(Stored dataset items)
= = = = = = =
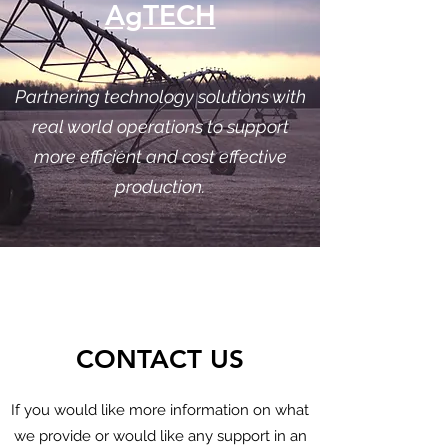
AgTECH
Partnering technology solutions with
real world operations to support
more efficient and cost effective
production.
CONTACT US
If you would like more information on what
we provide or would like any support in an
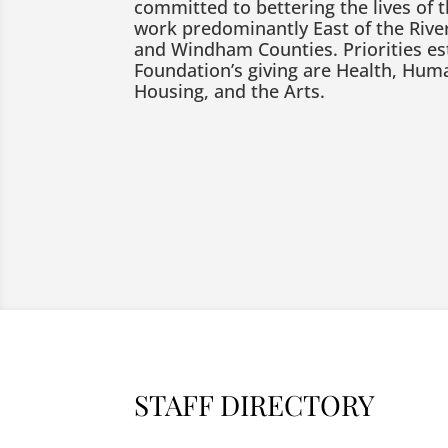
committed to bettering the lives of 
work predominantly East of the River
and Windham Counties. Priorities es
Foundation’s giving are Health, Huma
Housing, and the Arts.
STAFF DIRECTORY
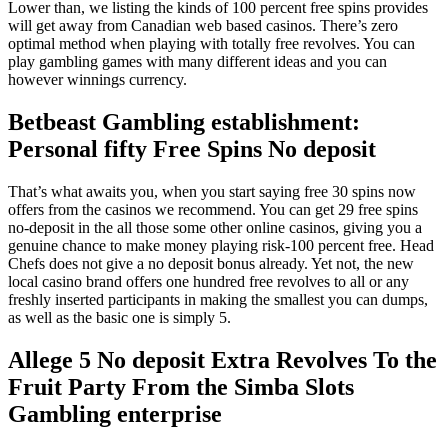
Lower than, we listing the kinds of 100 percent free spins provides
will get away from Canadian web based casinos. There’s zero
optimal method when playing with totally free revolves. You can
play gambling games with many different ideas and you can
however winnings currency.
Betbeast Gambling establishment:
Personal fifty Free Spins No deposit
That’s what awaits you, when you start saying free 30 spins now
offers from the casinos we recommend. You can get 29 free spins
no-deposit in the all those some other online casinos, giving you a
genuine chance to make money playing risk-100 percent free. Head
Chefs does not give a no deposit bonus already. Yet not, the new
local casino brand offers one hundred free revolves to all or any
freshly inserted participants in making the smallest you can dumps,
as well as the basic one is simply 5.
Allege 5 No deposit Extra Revolves To the
Fruit Party From the Simba Slots
Gambling enterprise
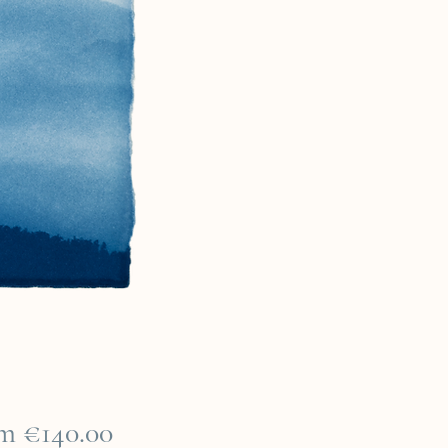
Sale
om
€140.00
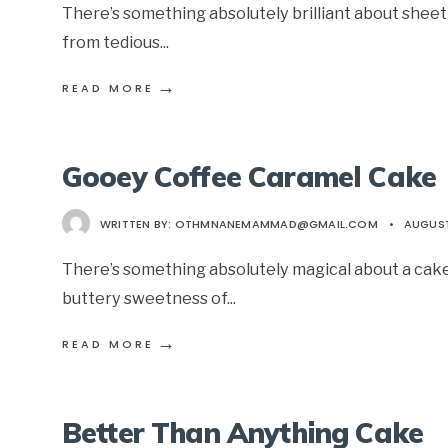
There’s something absolutely brilliant about shee
from tedious
...
→
READ MORE
Gooey Coffee Caramel Cake
WRITTEN BY:
OTHMNANEMAMMAD@GMAIL.COM
•
AUGUST
There’s something absolutely magical about a cake
buttery sweetness of
...
→
READ MORE
Better Than Anything Cake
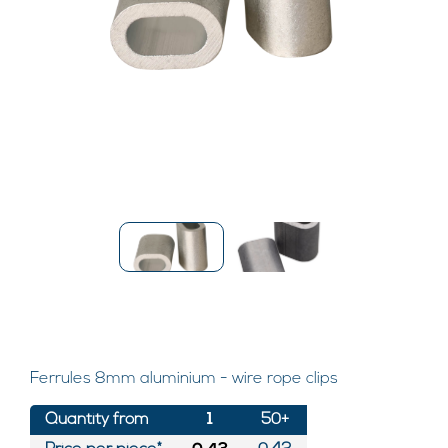
Ferrules 8mm aluminium - wire rope clips
Quantity from
1
50+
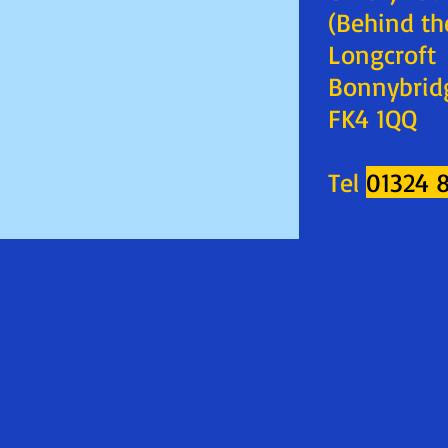
(Behind th
Longcroft
Bonnybrid
FK4 1QQ
Tel
01324 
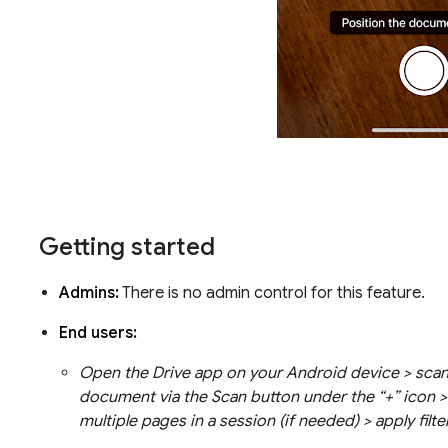
Getting started
Admins:
There is no admin control for this feature.
End users:
Open the Drive app on your Android device > scan
document via the Scan button under the “+” icon >
multiple pages in a session (if needed) > apply filte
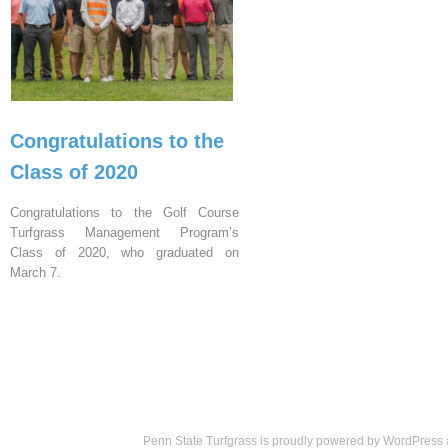
Congratulations to the
Class of 2020
Congratulations to the Golf Course
Turfgrass Management Program’s
Class of 2020, who graduated on
March 7.
Penn State Turfgrass is proudly powered by
WordPress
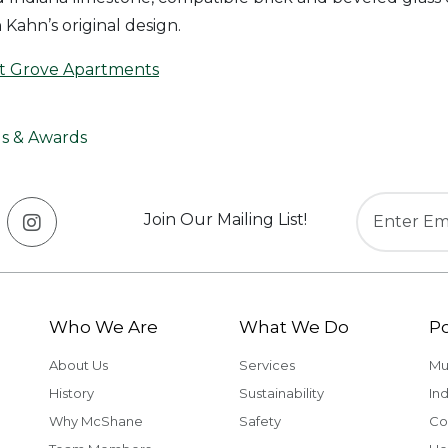
n Kahn’s original design.
t Grove Apartments
s & Awards
Join Our Mailing List!
Who We Are
What We Do
Po
About Us
Services
Mu
History
Sustainability
Ind
Why McShane
Safety
Co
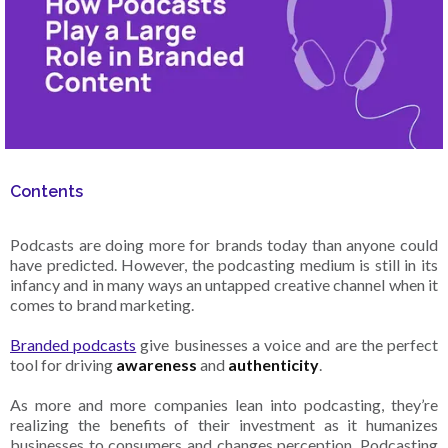
Contents
Podcasts are doing more for brands today than anyone could
have predicted. However, the podcasting medium is still in its
infancy and in many ways an untapped creative channel when it
comes to brand marketing.
Branded podcasts
give businesses a voice and are the perfect
tool for driving
awareness
and
authenticity
.
As more and more companies lean into podcasting, they’re
realizing the benefits of their investment as it humanizes
businesses to consumers and changes perception. Podcasting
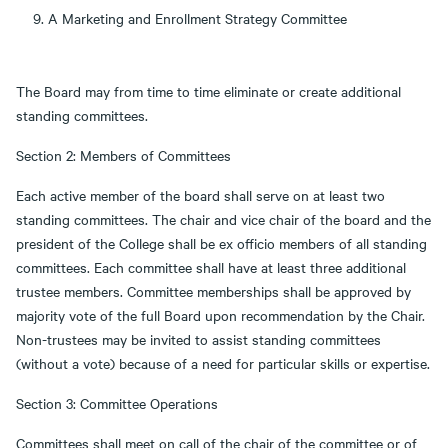
A Marketing and Enrollment Strategy Committee
The Board may from time to time eliminate or create additional
standing committees.
Section 2: Members of Committees
Each active member of the board shall serve on at least two
standing committees. The chair and vice chair of the board and the
president of the College shall be ex officio members of all standing
committees. Each committee shall have at least three additional
trustee members. Committee memberships shall be approved by
majority vote of the full Board upon recommendation by the Chair.
Non-trustees may be invited to assist standing committees
(without a vote) because of a need for particular skills or expertise.
Section 3: Committee Operations
Committees shall meet on call of the chair of the committee or of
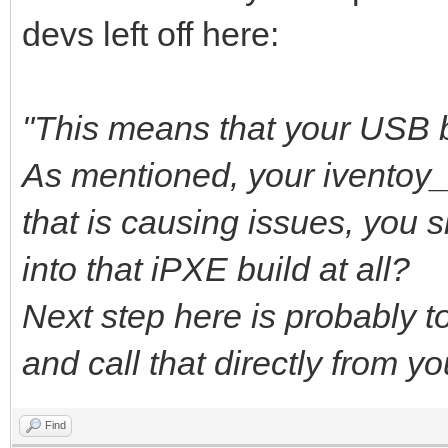
devs left off here:
"This means that your USB b
As mentioned, your iventoy
that is causing issues, you 
into that iPXE build at all?
Next step here is probably to 
and call that directly from y
Find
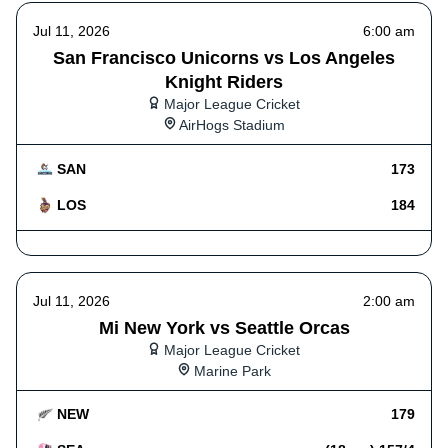
Jul 11, 2026
6:00 am
San Francisco Unicorns vs Los Angeles
Knight Riders
Major League Cricket
AirHogs Stadium
SAN
173
LOS
184
Jul 11, 2026
2:00 am
Mi New York vs Seattle Orcas
Major League Cricket
Marine Park
NEW
179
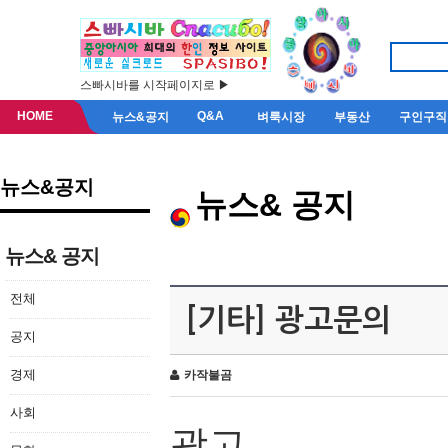
스빠시바를 시작페이지로 ▶
HOME
Q&A
뉴스&공지
벼룩시장
부동산
구인구직
뉴스&공지
뉴스& 공지
뉴스& 공지
전체
[기타] 광고문의
공지
경제
카작불곰
사회
광고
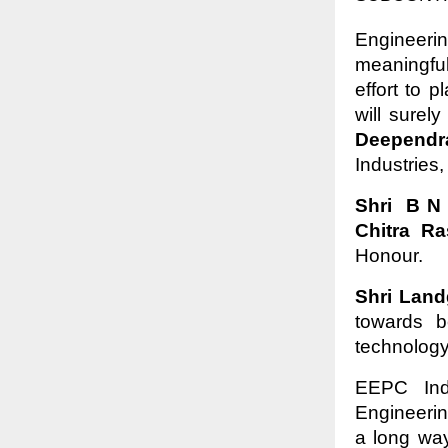
Engineeri
meaningfu
effort to 
will surel
Deepend
Industries
Shri B N
Chitra Ra
Honour.
Shri Lan
towards b
technology
EEPC Ind
Engineeri
a long way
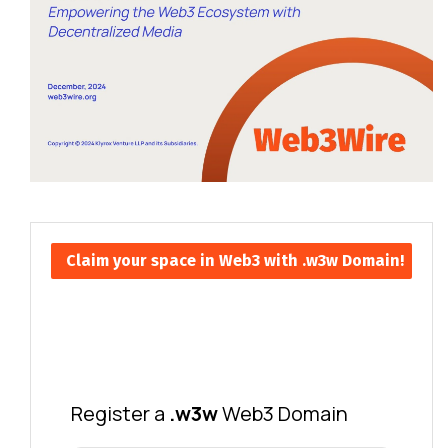
Claim your space in Web3 with .w3w Domain!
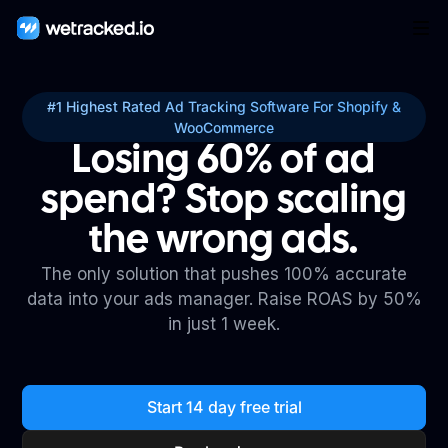
#1 Highest Rated Ad Tracking Software For Shopify &
WooCommerce
Losing 60% of ad
spend? Stop scaling
the wrong ads.
The only solution that pushes 100% accurate
data into your ads manager. Raise ROAS by 50%
in just 1 week.
Start 14 day free trial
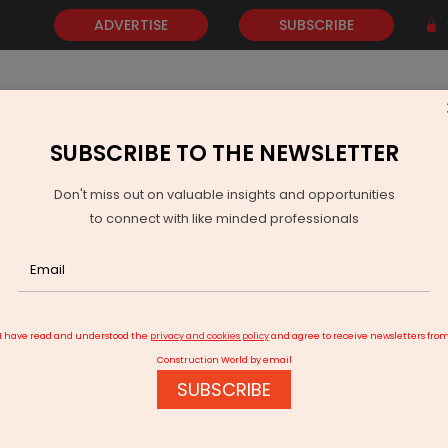
ADVERTISE
SUBSCRIBE
SUBSCRIBE TO THE NEWSLETTER
NEWS
GOLD
EVENTS
VIDEOS
AWARDS
CONTACT 
Don't miss out on valuable insights and opportunities
to connect with like minded professionals
 consciously decided to be selective in our project evaluation
I have read and understood the
privacy and cookies policy
and agree to receive newsletters fro
Construction World by email
SUBSCRIBE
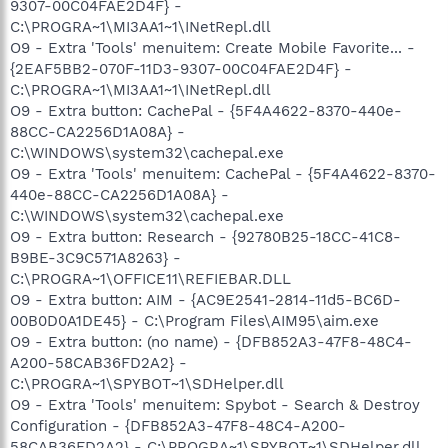
9307-00C04FAE2D4F} -
C:\PROGRA~1\MI3AA1~1\INetRepl.dll
O9 - Extra 'Tools' menuitem: Create Mobile Favorite... -
{2EAF5BB2-070F-11D3-9307-00C04FAE2D4F} -
C:\PROGRA~1\MI3AA1~1\INetRepl.dll
O9 - Extra button: CachePal - {5F4A4622-8370-440e-
88CC-CA2256D1A08A} -
C:\WINDOWS\system32\cachepal.exe
O9 - Extra 'Tools' menuitem: CachePal - {5F4A4622-8370-
440e-88CC-CA2256D1A08A} -
C:\WINDOWS\system32\cachepal.exe
O9 - Extra button: Research - {92780B25-18CC-41C8-
B9BE-3C9C571A8263} -
C:\PROGRA~1\OFFICE11\REFIEBAR.DLL
O9 - Extra button: AIM - {AC9E2541-2814-11d5-BC6D-
00B0D0A1DE45} - C:\Program Files\AIM95\aim.exe
O9 - Extra button: (no name) - {DFB852A3-47F8-48C4-
A200-58CAB36FD2A2} -
C:\PROGRA~1\SPYBOT~1\SDHelper.dll
O9 - Extra 'Tools' menuitem: Spybot - Search & Destroy
Configuration - {DFB852A3-47F8-48C4-A200-
58CAB36FD2A2} - C:\PROGRA~1\SPYBOT~1\SDHelper.dll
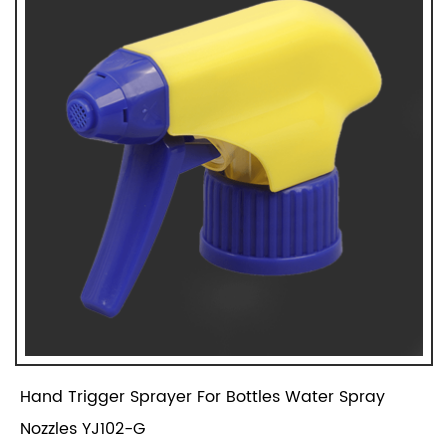
Hand Trigger Sprayer For Bottles Water Spray
Nozzles YJ102-G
= = = = = = =
— What the task asks —
Exact repetition of all the records is required, with the pictures excluded.

— Result of the task —
AgTECH
Partnering technology solutions with
real world operations to support
more efficient and cost effective
production.
CONTACT US
If you would like more information on what
we provide or would like any support in an
committed to bettering the lives of 
work predominantly East of the River
and Windham Counties. Priorities es
Foundation’s giving are Health, Huma
Housing, and the Arts.
STAFF DIRECTORY
Lower than, we listing the kinds of 100 percent free spins provides
will get away from Canadian web based casinos. There’s zero
optimal method when playing with totally free revolves. You can
play gambling games with many different ideas and you can
however winnings currency.
Betbeast Gambling establishment:
Personal fifty Free Spins No deposit
That’s what awaits you, when you start saying free 30 spins now
offers from the casinos we recommend. You can get 29 free spins
no-deposit in the all those some other online casinos, giving you a
genuine chance to make money playing risk-100 percent free. Head
Chefs does not give a no deposit bonus already. Yet not, the new
local casino brand offers one hundred free revolves to all or any
freshly inserted participants in making the smallest you can dumps,
as well as the basic one is simply 5.
Allege 5 No deposit Extra Revolves To the
Fruit Party From the Simba Slots
Gambling enterprise
Sale
om
€140.00
There’s something absolutely brilliant about shee
from tedious
...
→
READ MORE
Gooey Coffee Caramel Cake
WRITTEN BY:
OTHMNANEMAMMAD@GMAIL.COM
•
AUGUST
There’s something absolutely magical about a cake
buttery sweetness of
...
→
READ MORE
Better Than Anything Cake
Ferrules 8mm aluminium - wire rope clips
Quantity from
1
50+
(Behind th
Longcroft
Bonnybrid
FK4 1QQ
Tel
01324 
Getting started
Admins:
There is no admin control for this feature.
End users:
Open the Drive app on your Android device > scan
document via the Scan button under the “+” icon >
multiple pages in a session (if needed) > apply filte
Congratulations to the
Class of 2020
Congratulations to the Golf Course
Turfgrass Management Program’s
Class of 2020, who graduated on
March 7.
Penn State Turfgrass is proudly powered by
WordPress
n Kahn’s original design.
t Grove Apartments
s & Awards
Join Our Mailing List!
Who We Are
What We Do
Po
About Us
Services
Mu
History
Sustainability
Ind
Why McShane
Safety
Co
Contents
Podcasts are doing more for brands today than anyone could
have predicted. However, the podcasting medium is still in its
infancy and in many ways an untapped creative channel when it
comes to brand marketing.
Branded podcasts
give businesses a voice and are the perfect
tool for driving
awareness
and
authenticity
.
As more and more companies lean into podcasting, they’re
realizing the benefits of their investment as it humanizes
businesses to consumers and changes perception. Podcasting
A Marketing and Enrollment Strategy Committee
The Board may from time to time eliminate or create additional
standing committees.
Section 2: Members of Committees
Each active member of the board shall serve on at least two
standing committees. The chair and vice chair of the board and the
president of the College shall be ex officio members of all standing
committees. Each committee shall have at least three additional
trustee members. Committee memberships shall be approved by
majority vote of the full Board upon recommendation by the Chair.
Non-trustees may be invited to assist standing committees
(without a vote) because of a need for particular skills or expertise.
Section 3: Committee Operations
Committees shall meet on call of the chair of the committee or of
devs left off here:
"This means that your USB b
As mentioned, your iventoy
that is causing issues, you 
into that iPXE build at all?
Next step here is probably to 
and call that directly from y
Find
Jul 11, 2026
6:00 am
San Francisco Unicorns vs Los Angeles
Knight Riders
Major League Cricket
AirHogs Stadium
SAN
173
LOS
184
Jul 11, 2026
2:00 am
Mi New York vs Seattle Orcas
Major League Cricket
Marine Park
NEW
179
스빠시바를 시작페이지로 ▶
HOME
Q&A
뉴스&공지
벼룩시장
부동산
구인구직
뉴스&공지
뉴스& 공지
뉴스& 공지
전체
[기타] 광고문의
공지
경제
카작불곰
사회
광고
Engineeri
meaningfu
effort to 
will surel
Deepend
Industries
Shri B N
Chitra Ra
Honour.
Shri Lan
towards b
technology
EEPC Ind
Engineeri
a long way
Claim your space in Web3 with .w3w Domain!
#1 Highest Rated Ad Tracking Software For Shopify &
WooCommerce
Losing 60% of ad
spend? Stop scaling
the wrong ads.
The only solution that pushes 100% accurate
data into your ads manager. Raise ROAS by 50%
in just 1 week.
Start 14 day free trial
ADVERTISE
SUBSCRIBE
SUBSCRIBE TO THE NEWSLETTER
NEWS
GOLD
EVENTS
VIDEOS
AWARDS
CONTACT 
Don't miss out on valuable insights and opportunities
to connect with like minded professionals
 consciously decided to be selective in our project evaluation
I have read and understood the
privacy and cookies policy
and agree to receive newsletters fro
Construction World by email
SUBSCRIBE
9307-00C04FAE2D4F} -
C:\PROGRA~1\MI3AA1~1\INetRepl.dll
O9 - Extra 'Tools' menuitem: Create Mobile Favorite... -
{2EAF5BB2-070F-11D3-9307-00C04FAE2D4F} -
C:\PROGRA~1\MI3AA1~1\INetRepl.dll
O9 - Extra button: CachePal - {5F4A4622-8370-440e-
88CC-CA2256D1A08A} -
C:\WINDOWS\system32\cachepal.exe
O9 - Extra 'Tools' menuitem: CachePal - {5F4A4622-8370-
440e-88CC-CA2256D1A08A} -
C:\WINDOWS\system32\cachepal.exe
O9 - Extra button: Research - {92780B25-18CC-41C8-
B9BE-3C9C571A8263} -
C:\PROGRA~1\OFFICE11\REFIEBAR.DLL
O9 - Extra button: AIM - {AC9E2541-2814-11d5-BC6D-
00B0D0A1DE45} - C:\Program Files\AIM95\aim.exe
O9 - Extra button: (no name) - {DFB852A3-47F8-48C4-
A200-58CAB36FD2A2} -
C:\PROGRA~1\SPYBOT~1\SDHelper.dll
O9 - Extra 'Tools' menuitem: Spybot - Search & Destroy
Configuration - {DFB852A3-47F8-48C4-A200-
58CAB36FD2A2} - C:\PROGRA~1\SPYBOT~1\SDHelper.dll
Hand Trigger Sprayer For Bottles Water Spray
Nozzles YJ102-G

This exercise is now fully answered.